Please return every line of the entries that contains the word "azim", matching case exactly.

[Data records]
++++++++++++++++++++
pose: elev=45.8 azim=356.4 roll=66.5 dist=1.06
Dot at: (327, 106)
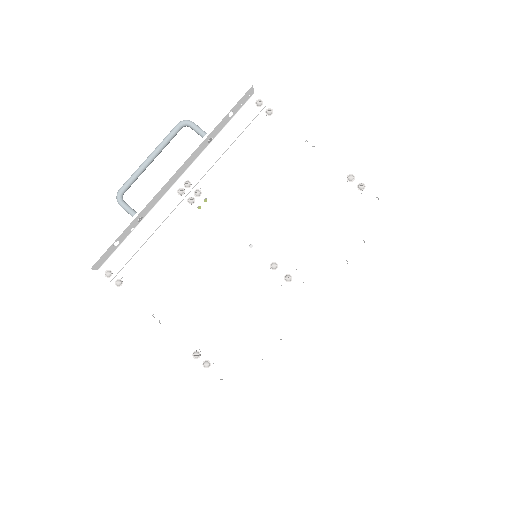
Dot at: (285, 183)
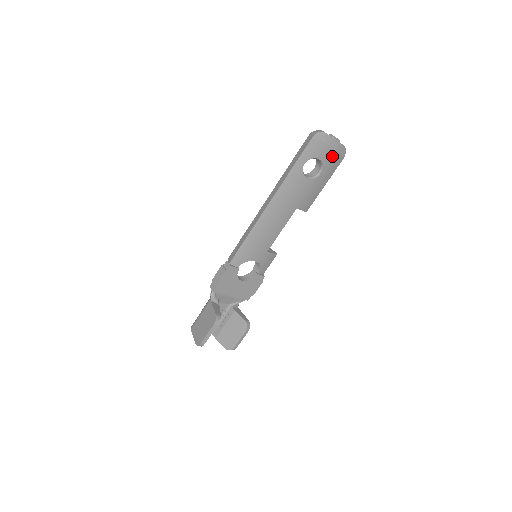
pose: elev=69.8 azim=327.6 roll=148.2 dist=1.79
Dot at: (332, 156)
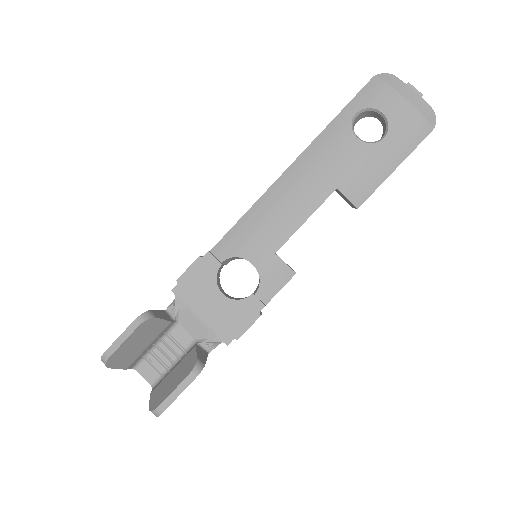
++++++++++++++++++++
Written response ▸
pose: elev=45.8 azim=356.4 roll=66.5 dist=1.06
pose: elev=69.8 azim=327.6 roll=148.2 dist=1.79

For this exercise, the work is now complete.